Justice Karnan Issue Raises Question Mark On Selection Of Judges: Legal Experts
A day after the Supreme Court issued contempt notice to Calcutta High Court judge CS Karnan for writing a letter to Prime Minister Narendra Modi alleging corruption charges against 20 sitting and retired judges of the apex court and high courts, legal experts have opined that the whole episode raises a question mark on the selection of judges.
The Supreme Court Bar Association (SCBA) welcomed the top court’s initiative against Justice Karnan, former judge of Madras High Court,
but said the bar concerned should be consulted by the collegium at the time of selection of judges.
Senior advocate Vikas Singh told Live Law: “This is a clear disclosure of flaw of the collegium system. Although I am in support of the system, I feel judges are not taking their job seriously.”
“The apex court has to exercise its power to prevent such judges who have been bringing disrepute to the institution,” Singh said.

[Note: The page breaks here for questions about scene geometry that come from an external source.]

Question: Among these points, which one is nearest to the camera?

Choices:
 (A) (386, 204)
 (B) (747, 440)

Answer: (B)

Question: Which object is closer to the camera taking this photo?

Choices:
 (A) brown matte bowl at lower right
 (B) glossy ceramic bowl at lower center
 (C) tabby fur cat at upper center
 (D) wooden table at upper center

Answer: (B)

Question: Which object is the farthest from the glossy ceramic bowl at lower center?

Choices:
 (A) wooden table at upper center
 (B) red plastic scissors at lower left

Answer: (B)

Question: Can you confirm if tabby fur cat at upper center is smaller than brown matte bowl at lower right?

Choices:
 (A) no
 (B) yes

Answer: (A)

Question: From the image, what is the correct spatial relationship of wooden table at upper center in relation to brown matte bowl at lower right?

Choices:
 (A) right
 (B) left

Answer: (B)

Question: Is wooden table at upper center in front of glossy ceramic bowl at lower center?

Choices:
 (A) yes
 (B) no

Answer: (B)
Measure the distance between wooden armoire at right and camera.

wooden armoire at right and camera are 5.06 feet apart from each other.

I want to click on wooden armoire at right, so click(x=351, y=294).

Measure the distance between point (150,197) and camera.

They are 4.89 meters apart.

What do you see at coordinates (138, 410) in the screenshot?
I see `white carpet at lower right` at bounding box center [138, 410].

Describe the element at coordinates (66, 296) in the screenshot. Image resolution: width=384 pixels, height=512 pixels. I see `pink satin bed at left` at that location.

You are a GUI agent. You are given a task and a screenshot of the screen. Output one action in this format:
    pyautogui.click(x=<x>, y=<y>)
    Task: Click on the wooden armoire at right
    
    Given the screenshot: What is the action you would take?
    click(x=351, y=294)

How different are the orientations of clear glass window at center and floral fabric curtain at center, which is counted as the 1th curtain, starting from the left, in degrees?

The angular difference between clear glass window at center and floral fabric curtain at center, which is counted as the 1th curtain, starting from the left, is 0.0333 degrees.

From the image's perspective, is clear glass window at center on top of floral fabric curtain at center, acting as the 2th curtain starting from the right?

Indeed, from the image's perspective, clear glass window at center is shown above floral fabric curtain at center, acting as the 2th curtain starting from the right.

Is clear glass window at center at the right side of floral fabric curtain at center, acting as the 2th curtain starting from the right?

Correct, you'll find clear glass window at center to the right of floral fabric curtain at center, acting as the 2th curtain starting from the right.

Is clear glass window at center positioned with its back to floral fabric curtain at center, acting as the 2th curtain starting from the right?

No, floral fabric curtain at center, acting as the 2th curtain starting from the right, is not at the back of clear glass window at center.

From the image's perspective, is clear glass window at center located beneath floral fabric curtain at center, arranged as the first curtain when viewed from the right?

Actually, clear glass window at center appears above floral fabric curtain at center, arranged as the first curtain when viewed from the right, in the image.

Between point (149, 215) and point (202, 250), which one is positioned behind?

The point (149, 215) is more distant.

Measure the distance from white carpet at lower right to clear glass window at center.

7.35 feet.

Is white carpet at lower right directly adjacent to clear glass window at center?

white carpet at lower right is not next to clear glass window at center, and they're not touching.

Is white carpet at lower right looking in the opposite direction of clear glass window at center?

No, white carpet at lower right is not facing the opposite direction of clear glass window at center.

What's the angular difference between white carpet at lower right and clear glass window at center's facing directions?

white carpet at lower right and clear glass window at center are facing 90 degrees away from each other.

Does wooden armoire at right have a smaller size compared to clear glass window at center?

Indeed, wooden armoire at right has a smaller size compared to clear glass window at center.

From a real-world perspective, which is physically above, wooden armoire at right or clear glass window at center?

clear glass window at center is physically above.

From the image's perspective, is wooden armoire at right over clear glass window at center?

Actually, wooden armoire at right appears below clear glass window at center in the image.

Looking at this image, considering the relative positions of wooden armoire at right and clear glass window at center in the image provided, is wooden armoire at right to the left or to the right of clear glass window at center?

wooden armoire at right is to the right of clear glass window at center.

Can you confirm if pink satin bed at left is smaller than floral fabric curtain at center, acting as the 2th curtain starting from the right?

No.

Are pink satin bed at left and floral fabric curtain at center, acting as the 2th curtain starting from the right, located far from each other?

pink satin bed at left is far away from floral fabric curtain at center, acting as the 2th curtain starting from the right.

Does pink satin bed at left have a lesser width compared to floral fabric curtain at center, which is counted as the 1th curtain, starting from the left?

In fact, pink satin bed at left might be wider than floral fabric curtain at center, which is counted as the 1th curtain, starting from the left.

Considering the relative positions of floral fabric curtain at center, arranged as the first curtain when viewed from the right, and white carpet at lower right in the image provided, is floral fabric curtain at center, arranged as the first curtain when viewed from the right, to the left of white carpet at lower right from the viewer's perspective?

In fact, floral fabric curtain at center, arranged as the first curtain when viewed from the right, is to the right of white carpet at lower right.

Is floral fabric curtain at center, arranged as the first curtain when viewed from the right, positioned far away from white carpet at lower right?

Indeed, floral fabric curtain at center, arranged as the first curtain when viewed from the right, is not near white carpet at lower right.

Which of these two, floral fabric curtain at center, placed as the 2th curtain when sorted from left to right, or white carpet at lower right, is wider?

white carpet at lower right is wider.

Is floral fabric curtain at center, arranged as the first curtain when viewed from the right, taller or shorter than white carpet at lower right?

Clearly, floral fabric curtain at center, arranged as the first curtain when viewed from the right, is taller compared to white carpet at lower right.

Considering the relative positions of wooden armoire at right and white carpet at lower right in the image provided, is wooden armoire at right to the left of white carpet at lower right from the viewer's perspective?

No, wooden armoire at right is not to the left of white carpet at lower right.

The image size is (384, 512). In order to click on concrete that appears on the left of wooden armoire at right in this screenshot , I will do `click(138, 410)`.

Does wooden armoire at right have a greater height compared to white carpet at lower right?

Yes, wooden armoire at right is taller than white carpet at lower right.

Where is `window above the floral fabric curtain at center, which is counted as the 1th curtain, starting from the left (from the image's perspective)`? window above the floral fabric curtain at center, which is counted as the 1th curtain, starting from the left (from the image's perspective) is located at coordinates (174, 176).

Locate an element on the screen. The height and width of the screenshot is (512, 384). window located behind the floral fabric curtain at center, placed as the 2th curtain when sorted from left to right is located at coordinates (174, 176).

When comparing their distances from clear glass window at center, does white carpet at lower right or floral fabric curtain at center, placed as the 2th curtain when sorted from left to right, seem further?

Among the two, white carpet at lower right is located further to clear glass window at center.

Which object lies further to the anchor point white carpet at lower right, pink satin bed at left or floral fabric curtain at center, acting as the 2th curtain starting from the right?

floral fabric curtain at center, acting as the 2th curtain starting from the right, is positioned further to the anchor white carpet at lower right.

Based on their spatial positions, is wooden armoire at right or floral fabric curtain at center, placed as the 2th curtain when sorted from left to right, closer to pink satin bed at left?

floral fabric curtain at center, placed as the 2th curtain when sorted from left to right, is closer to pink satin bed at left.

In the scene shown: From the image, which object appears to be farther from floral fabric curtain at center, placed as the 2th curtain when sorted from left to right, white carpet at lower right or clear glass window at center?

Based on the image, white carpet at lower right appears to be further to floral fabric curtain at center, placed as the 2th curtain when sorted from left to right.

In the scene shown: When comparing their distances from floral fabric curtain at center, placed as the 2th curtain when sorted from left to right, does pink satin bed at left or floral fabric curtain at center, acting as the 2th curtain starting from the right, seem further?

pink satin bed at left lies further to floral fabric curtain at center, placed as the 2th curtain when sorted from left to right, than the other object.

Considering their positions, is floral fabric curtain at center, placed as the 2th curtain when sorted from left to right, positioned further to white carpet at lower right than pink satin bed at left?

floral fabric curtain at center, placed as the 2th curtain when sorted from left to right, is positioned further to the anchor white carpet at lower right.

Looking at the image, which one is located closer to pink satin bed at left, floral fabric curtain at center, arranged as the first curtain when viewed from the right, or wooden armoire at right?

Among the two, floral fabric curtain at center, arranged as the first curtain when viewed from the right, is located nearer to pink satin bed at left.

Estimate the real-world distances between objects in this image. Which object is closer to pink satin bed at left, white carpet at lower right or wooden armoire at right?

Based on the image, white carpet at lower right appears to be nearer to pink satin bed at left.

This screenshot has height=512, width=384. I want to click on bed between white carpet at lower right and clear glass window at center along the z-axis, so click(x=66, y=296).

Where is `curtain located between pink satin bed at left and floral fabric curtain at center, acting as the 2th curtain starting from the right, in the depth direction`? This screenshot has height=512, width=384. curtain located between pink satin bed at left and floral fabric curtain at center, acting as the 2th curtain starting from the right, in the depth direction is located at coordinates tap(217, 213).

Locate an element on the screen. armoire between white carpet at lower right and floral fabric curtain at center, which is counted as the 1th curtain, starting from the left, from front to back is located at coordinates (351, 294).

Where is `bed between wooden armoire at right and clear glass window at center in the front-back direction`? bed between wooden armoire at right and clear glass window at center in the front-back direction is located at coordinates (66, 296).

Another senior advocate Mahalakshmi Pavani said: “looking into the conduct of the judge, this court should have initiated action against him much before. He has been tarnishing the judiciary, which cannot be taken lightly.”

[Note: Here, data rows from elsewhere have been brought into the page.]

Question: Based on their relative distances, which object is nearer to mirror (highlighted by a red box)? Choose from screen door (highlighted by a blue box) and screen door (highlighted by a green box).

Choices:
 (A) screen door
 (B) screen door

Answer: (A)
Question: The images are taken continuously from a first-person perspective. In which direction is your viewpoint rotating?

SCBA president RS Suri said the lawyers’ body welcomed the step taken by the court.
“After this episode at least, the collegium should consult the bar concerned as the union can give right input about a person before his elevation to bench,” he said.
On Wednesday, a seven-judge Constitution Bench, headed by Chief Justice of India JS Khehar, issued contempt notice to Justice Karnan and directed him to appear in person to defend his act on February 13.

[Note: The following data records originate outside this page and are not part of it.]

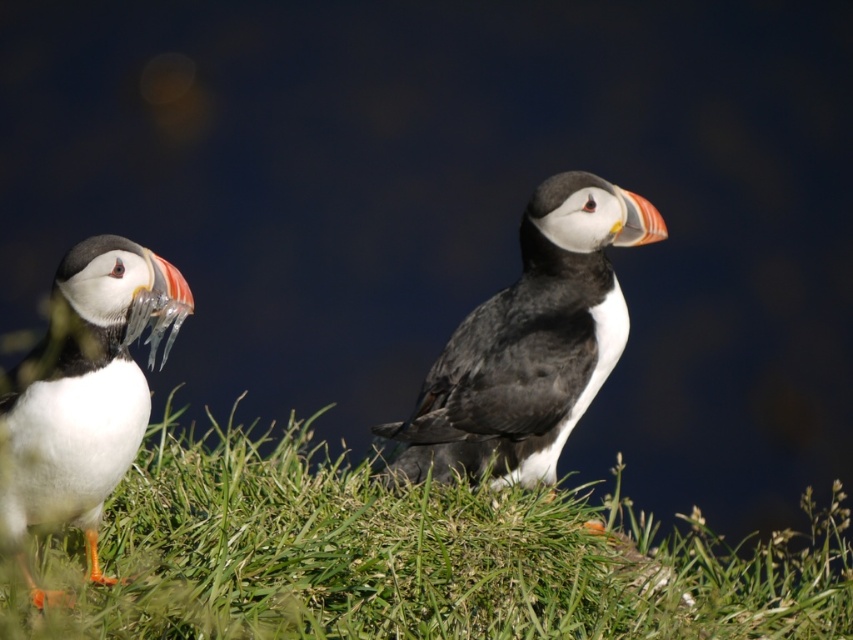
You are a photographer trying to capture a photo of the white matte bird at left and the green grass at center. Which object will occupy more horizontal space in your photo?

The green grass at center will occupy more horizontal space in the photo because its width is larger than the white matte bird at left.

You are a birdwatcher observing the scene from a distance. You notice the green grass at center and the white matte bird at left. Which object is positioned closer to your viewpoint?

The green grass at center is closer to the viewer than the white matte bird at left.

You are a birdwatcher observing the scene. You notice two birds in the image. Which of the two birds, the black matte puffin at center or the white matte bird at left, is closer to you?

The black matte puffin at center is closer to you because it is positioned over the white matte bird at left, indicating it is in front.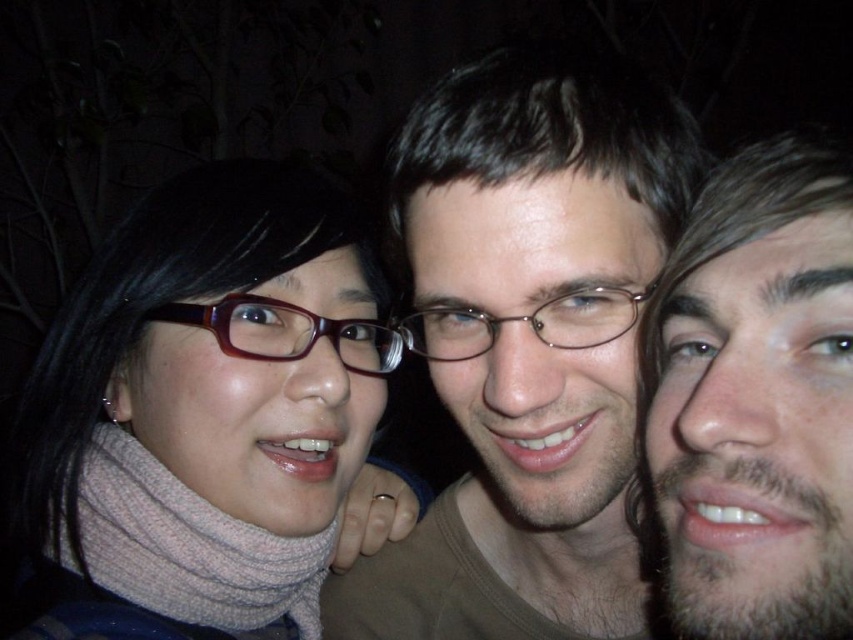
You are a photographer trying to adjust the lighting for a portrait. You notice the beige facial hair at right and the matte brown glasses at left in the frame. Based on their positions, which object is closer to the camera?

The bench also stripped him of his judicial as well as administrative power forthwith.
Earlier, Justice Karnan courted controversy for offending his fellow colleagues when he was a judge in Madras High Court.
Erstwhile, Chief Justice of India TS Thakur had warned him, following which Justice Karnan had also tendered an apology to the CJI. He was then transferred to Calcutta High Court.
He had written the controversial letter to the Prime Minister.